▶ [TAREA 1]: Pasa todas las filas del bloque 1 a una lista JSON de cadenas, con una cadena por cada línea y sin las líneas en blanco.
▶ [TAREA 2]: Sigue escribiendo el texto sobre Ucrania a partir de su última frase.

▶ [TEXTO PARA REVISAR]:
= = = =
Los acontecimientos en Ucrania han 
comenzado a desaparecer de las portadas de los medios de comunicación, 
pero eso no significa en absoluto que la situación se haya estabilizado.
 Por el contrario las noticias son cada vez más inquietantes. 
La aparición de movimientos rebeldes en 
las zonas Este y Sur del país era algo que se consideraba probable hace 
dos meses y medio, cuando las fuerzas rusas ocuparon fácilmente la 
Península de Crimea. Pero era difícil esperar un movimiento tan rápido y
 virulento. De nuevo la conducción de la crisis por parte de Moscú ha 
sorprendido tanto por su velocidad de su ejecución como por la 
agresividad en sus formas. Y de nuevo la reacción de Occidente ha ido a 
remolque de los acontecimientos, aunque la incesante acumulación de 
agravios está llevando a Estados Unidos y a algunos de sus socios 
europeos a proponer medidas más enérgicas, que en general no han 
superado todavía esa condición de propuesta.
= = = =
▶ [MATERIAL DE TRABAJO]:

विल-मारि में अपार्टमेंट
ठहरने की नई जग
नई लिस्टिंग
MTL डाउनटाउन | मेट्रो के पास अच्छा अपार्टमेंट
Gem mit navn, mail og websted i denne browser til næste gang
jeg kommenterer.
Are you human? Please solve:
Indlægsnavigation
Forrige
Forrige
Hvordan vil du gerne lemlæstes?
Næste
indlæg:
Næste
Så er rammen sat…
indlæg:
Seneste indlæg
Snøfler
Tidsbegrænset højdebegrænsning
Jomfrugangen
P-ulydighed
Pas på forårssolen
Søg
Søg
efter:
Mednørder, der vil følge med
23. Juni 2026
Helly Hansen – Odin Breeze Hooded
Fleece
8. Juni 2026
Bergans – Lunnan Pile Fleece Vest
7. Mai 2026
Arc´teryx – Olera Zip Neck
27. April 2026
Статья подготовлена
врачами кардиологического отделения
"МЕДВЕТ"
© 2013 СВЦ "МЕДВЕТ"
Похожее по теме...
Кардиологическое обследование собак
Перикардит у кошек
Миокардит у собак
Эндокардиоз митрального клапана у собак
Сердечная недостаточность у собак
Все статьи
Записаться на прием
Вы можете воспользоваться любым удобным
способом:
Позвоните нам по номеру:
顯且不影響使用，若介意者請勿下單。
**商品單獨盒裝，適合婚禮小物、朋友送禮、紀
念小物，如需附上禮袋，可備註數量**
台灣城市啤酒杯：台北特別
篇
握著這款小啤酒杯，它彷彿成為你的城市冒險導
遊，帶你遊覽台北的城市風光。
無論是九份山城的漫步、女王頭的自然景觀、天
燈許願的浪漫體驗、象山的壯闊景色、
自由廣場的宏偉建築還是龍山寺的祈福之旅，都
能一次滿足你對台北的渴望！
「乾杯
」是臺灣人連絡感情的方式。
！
= = = =
▶ [RESPUESTA 1]:
[
  "विल-मारि में अपार्टमेंट",
  "ठहरने की नई जग",
  "नई लिस्टिंग",
  "MTL डाउनटाउन | मेट्रो के पास अच्छा अपार्टमेंट",
  "Gem mit navn, mail og websted i denne browser til næste gang",
  "jeg kommenterer.",
  "Are you human? Please solve:",
  "Indlægsnavigation",
  "Forrige",
  "Forrige",
  "Hvordan vil du gerne lemlæstes?",
  "Næste",
  "indlæg:",
  "Næste",
  "Så er rammen sat…",
  "indlæg:",
  "Seneste indlæg",
  "Snøfler",
  "Tidsbegrænset højdebegrænsning",
  "Jomfrugangen",
  "P-ulydighed",
  "Pas på forårssolen",
  "Søg",
  "Søg",
  "efter:",
  "Mednørder, der vil følge med",
  "23. Juni 2026",
  "Helly Hansen – Odin Breeze Hooded",
  "Fleece",
  "8. Juni 2026",
  "Bergans – Lunnan Pile Fleece Vest",
  "7. Mai 2026",
  "Arc´teryx – Olera Zip Neck",
  "27. April 2026",
  "Статья подготовлена",
  "врачами кардиологического отделения",
  "\"МЕДВЕТ\"",
  "© 2013 СВЦ \"МЕДВЕТ\"",
  "Похожее по теме...",
  "Кардиологическое обследование собак",
  "Перикардит у кошек",
  "Миокардит у собак",
  "Эндокардиоз митрального клапана у собак",
  "Сердечная недостаточность у собак",
  "Все статьи",
  "Записаться на прием",
  "Вы можете воспользоваться любым удобным",
  "способом:",
  "Позвоните нам по номеру:",
  "顯且不影響使用，若介意者請勿下單。",
  "**商品單獨盒裝，適合婚禮小物、朋友送禮、紀",
  "念小物，如需附上禮袋，可備註數量**",
  "台灣城市啤酒杯：台北特別",
  "篇",
  "握著這款小啤酒杯，它彷彿成為你的城市冒險導",
  "遊，帶你遊覽台北的城市風光。",
  "無論是九份山城的漫步、女王頭的自然景觀、天",
  "燈許願的浪漫體驗、象山的壯闊景色、",
  "自由廣場的宏偉建築還是龍山寺的祈福之旅，都",
  "能一次滿足你對台北的渴望！",
  "「乾杯",
  "」是臺灣人連絡感情的方式。",
  "！"
]

▶ [RESPUESTA 2]:
Entender la evolución de la crisis 
ucraniana requiere un análisis realista de la estrategia elaborada y 
aplicada por el Kremlin, y especialmente de sus objetivos finales, que a
 veces  resulta fácil confundir. La acumulación de fuerzas militares 
rusas en la frontera ucraniana, unida a la previa ocupación militar de 
Crimea, se ha interpretado con frecuencia como prueba de que el objetivo
 último de Moscú es la invasión de las zonas de mayoría rusa en el Este 
del país. La excusa para esta invasión seria la protección de la 
población civil en esa región ante una situación de inestabilidad que 
Kiev se vería incapaz de controlar.
Sin embargo, esa opción aparece como 
demasiado arriesgada y costosa. Integrar a la pequeña Crimea va a 
suponer ya un esfuerzo considerable, incrementado por las sanciones 
occidentales a las empresas que intenten operar en su territorio. 
Absorber el empobrecido Este de Ucrania sería a corto plazo un enorme 
lastre económico. Además, incluso para los apáticos estándares 
occidentales de respuesta, la entrada abierta de fuerzas rusas en el 
Este ucraniano provocaría una ruptura total con Moscú, de consecuencias 
negativas para todos, pero especialmente para los intereses rusos.
Un objetivo más realista es mantener la 
situación que hasta ahora se ha considerado satisfactoria para Vladimir 
Putin y los estrategas del Kremlin, y que puede resumirse en unas pocas 
palabras: una Ucrania no alineada con Occidente y que mantenga una 
relación privilegiada con Moscú.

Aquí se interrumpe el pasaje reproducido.